Um homem de 39 anos foi preso em flagrante na noite de domingo (8), em Cuiabá, suspeito de ameaçar de morte, perseguir e praticar ofensas homofóbicas contra um vizinho em razão da orientação sexual da vítima.
A prisão ocorreu durante uma ação conjunta da Polícia Civil e da Polícia Militar no bairro CPA III.
Segundo informações da ocorrência, equipes da PM foram acionadas após denúncias de que a vítima vinha sofrendo ameaças constantes, perseguições e atos de intimidação praticados pelo suspeito.
No local, a vítima relatou que as ameaças ocorriam há vários dias e eram acompanhadas de expressões pejorativas de cunho homofóbico.
Ainda conforme o relato, em uma das situações, o investigado chegou a impedir a saída da vítima da residência, aumentando o temor por sua integridade física.
A vítima também informou possuir gravações em áudio contendo as ameaças feitas pelo vizinho.

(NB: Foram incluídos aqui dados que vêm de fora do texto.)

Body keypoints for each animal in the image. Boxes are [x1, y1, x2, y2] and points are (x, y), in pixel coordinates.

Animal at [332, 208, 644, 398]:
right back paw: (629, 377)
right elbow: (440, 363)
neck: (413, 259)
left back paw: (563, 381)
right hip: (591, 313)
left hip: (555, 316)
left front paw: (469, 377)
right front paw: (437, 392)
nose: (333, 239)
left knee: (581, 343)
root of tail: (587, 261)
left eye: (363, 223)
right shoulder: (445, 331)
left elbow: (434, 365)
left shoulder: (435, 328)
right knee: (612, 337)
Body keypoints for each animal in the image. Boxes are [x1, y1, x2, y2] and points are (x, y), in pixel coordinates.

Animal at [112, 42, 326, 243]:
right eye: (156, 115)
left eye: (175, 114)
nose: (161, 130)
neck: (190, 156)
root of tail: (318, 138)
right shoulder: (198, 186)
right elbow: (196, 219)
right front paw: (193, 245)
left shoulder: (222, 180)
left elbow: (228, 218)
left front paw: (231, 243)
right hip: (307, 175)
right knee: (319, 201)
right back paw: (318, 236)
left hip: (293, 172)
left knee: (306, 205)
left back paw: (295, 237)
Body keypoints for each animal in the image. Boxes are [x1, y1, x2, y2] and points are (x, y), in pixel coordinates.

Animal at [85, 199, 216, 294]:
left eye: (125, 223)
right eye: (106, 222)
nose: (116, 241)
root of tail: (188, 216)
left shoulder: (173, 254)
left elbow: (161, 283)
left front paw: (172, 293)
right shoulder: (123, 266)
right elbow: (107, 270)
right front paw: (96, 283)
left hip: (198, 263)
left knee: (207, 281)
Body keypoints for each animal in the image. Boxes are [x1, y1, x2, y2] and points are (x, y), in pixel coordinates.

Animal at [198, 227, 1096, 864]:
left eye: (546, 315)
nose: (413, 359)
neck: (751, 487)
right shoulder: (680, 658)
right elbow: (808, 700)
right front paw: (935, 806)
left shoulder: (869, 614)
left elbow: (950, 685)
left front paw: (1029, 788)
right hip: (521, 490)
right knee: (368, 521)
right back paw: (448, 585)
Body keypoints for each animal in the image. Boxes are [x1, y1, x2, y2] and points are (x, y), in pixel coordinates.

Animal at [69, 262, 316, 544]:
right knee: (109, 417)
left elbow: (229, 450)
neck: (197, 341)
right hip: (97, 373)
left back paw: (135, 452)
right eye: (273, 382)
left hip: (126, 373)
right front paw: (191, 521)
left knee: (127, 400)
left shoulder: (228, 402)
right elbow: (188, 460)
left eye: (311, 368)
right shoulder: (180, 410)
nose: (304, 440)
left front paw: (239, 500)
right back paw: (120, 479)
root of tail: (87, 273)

Diante da situação de flagrante, o suspeito foi detido e encaminhado à Central de Flagrantes de Cuiabá.
Após análise dos fatos, o delegado Vinicius de Assis Nazário entendeu que a conduta não se limitava aos crimes de ameaça e perseguição, sendo caracterizada também a prática de discriminação em razão da orientação sexual da vítima.
Segundo o delegado, o caso foi enquadrado no artigo 2º-A da Lei nº 7.716/89.
“Conforme entendimento firmado pelo Supremo Tribunal Federal, atos de homofobia e transfobia são equiparados ao crime de racismo, sendo aplicadas as disposições da Lei de Racismo”, explicou o delegado.
O suspeito foi autuado em flagrante pelos crimes de homofobia, ameaça e perseguição, todos em concurso material.
Como a soma das penas máximas previstas ultrapassa o limite legal para arbitramento de fiança, ele permaneceu preso e foi colocado à disposição da Justiça.
O delegado destacou ainda que a Polícia Civil de Mato Grosso atua de forma rigorosa no combate a crimes motivados por preconceito e discriminação.
“A discriminação em razão da orientação sexual da vítima torna a conduta mais grave e não pode ser tratada como simples injúria. A Polícia Civil está atenta para garantir a correta tipificação desses crimes e assegurar a proteção das vítimas”, afirmou.